***** TEXT FOR ANALYSIS

L’inconnu qui faisait confiance aux artistes d’ici
The Nazis stole his family’s paintings. Now, twenty years after his death, he is changing the rules of restitution
The Walrus
In April 7, dignitaries and TV crews made their way down cobblestoned streets to the Stadtmuseum Düsseldorf, a small gallery on the edge of the Rhine River, Germany, to witness the return of a painting the Nazis had compelled a Jewish art dealer named Max Stern to sell in 1937.
(…) but he was certain he could be successful as a dealer in Montreal, because he had spotted a void he knew how to fill. Most of the city’s galleries were pushing stuffy nineteenth-century European genre and landscape paintings. No one was promoting or selling homegrown works because, as he later explained, “Canada didn’t have any confidence in its own artists.”
(…)
Stern pitched his vision to Rose Millman, who had just opened a space on rue Sainte-Catherine called the Dominion Gallery of Fine Art. Impressed by his assurance and expertise, she offered him a job for $12.50 a week. Stern said he wanted $17.50 and her promise to make him a full-fledged partner once he built up her business by conquering Canada, as he put it, “by selling Canadian artists.”

**********

ABOUT THIS EXERCISE -
In the article about Max Stern, how much did Rose Millman first offer to pay him? Please answer in a few words.

***** DATA SECTION

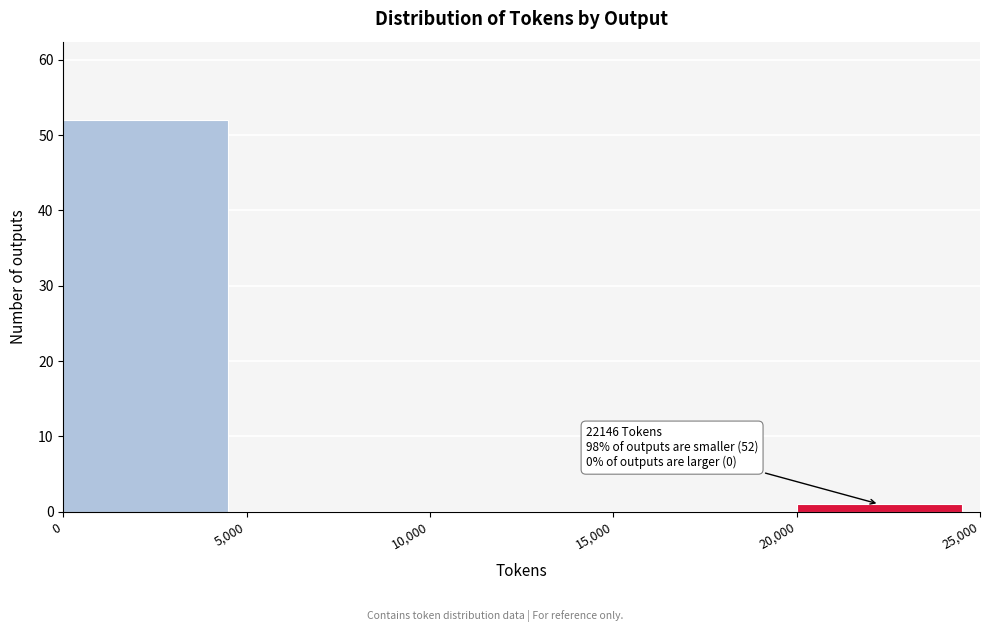

Over which range of the x-axis is the bar tallest?

0 to 5,000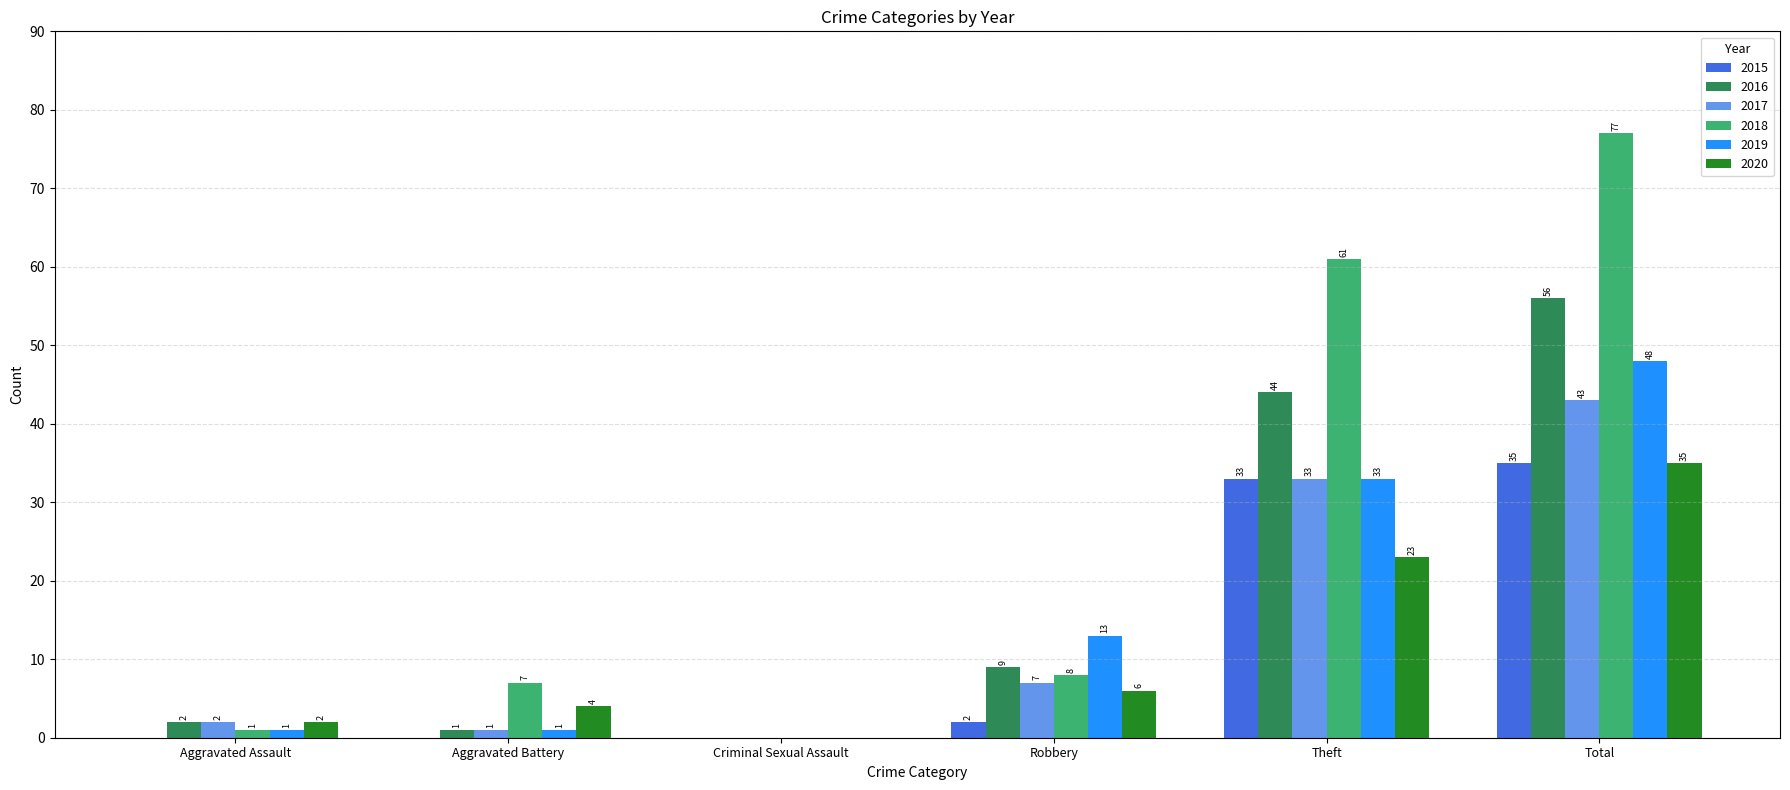

At which label is 2017 closest to 21?

Theft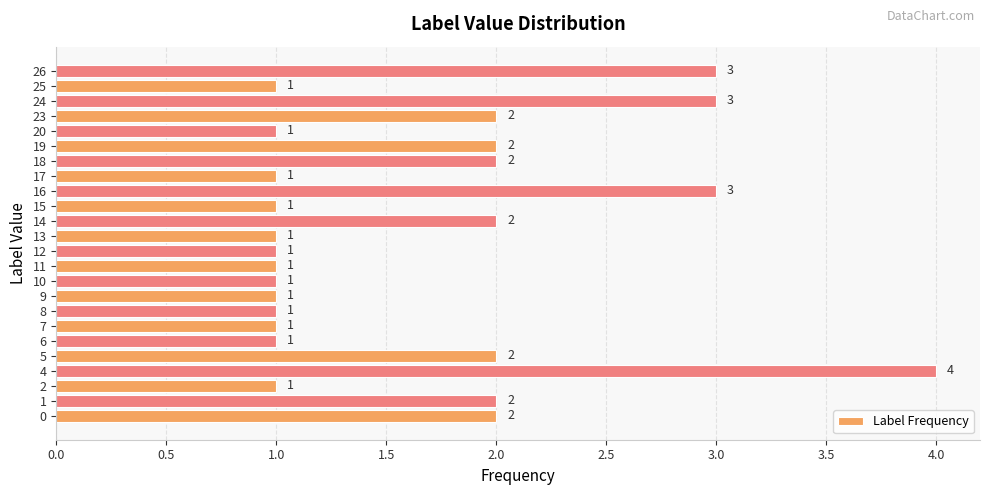

How many values exceed 1?

11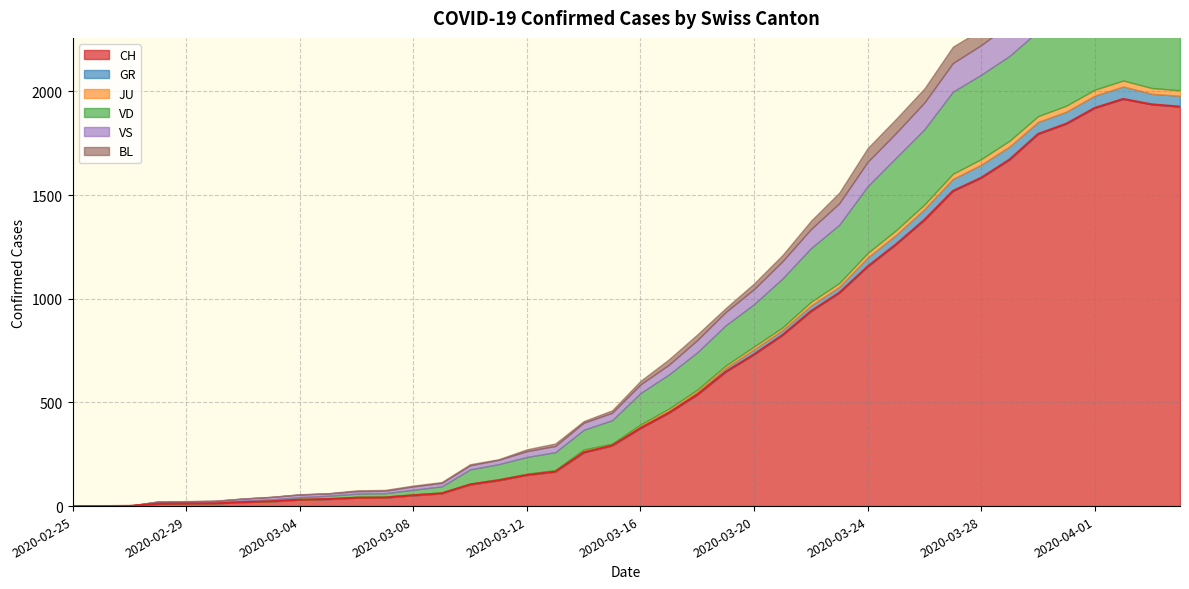

What are all the series names shown in the legend?

CH, GR, JU, VD, VS, BL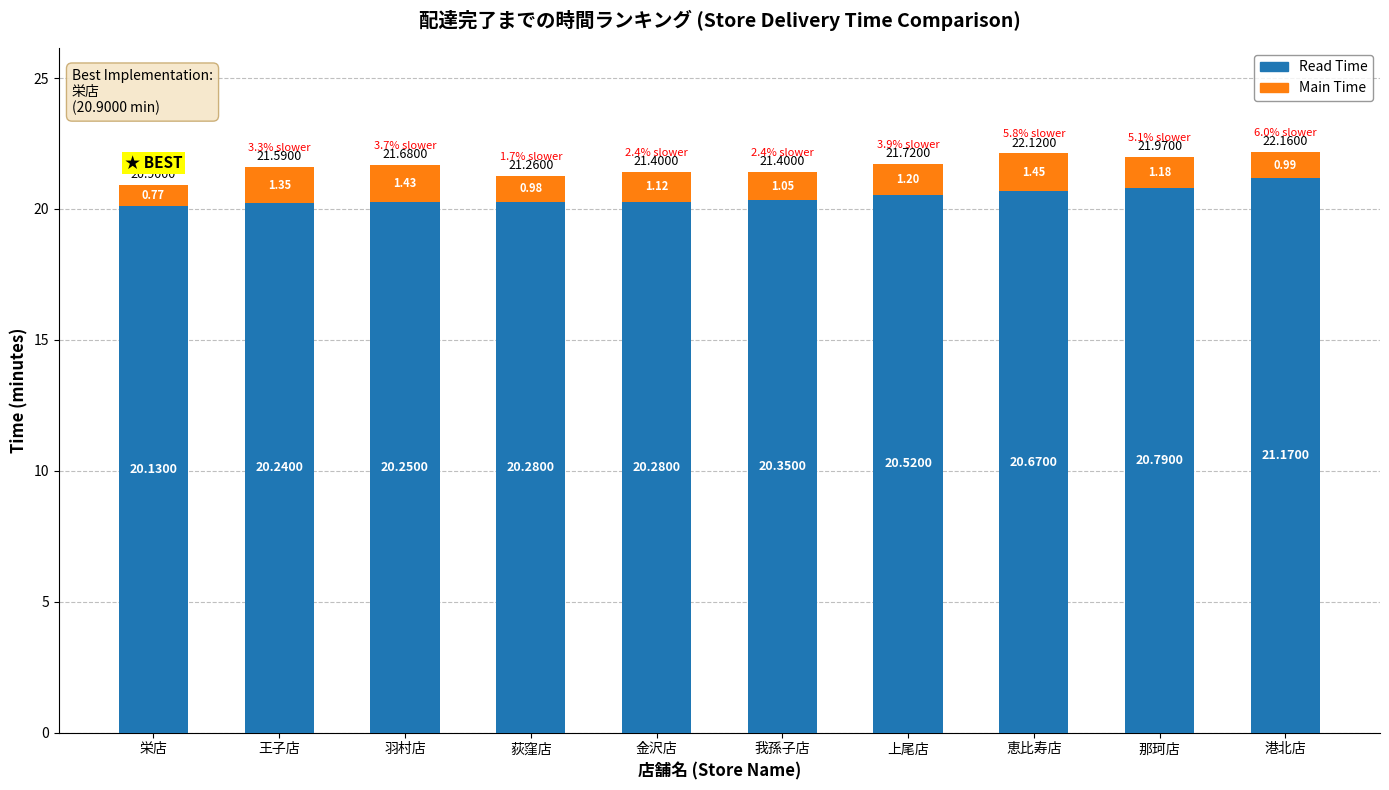

What is the sum of all Read Time values?

204.7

**********

EXPECTED ANSWER -
$12.50 a week.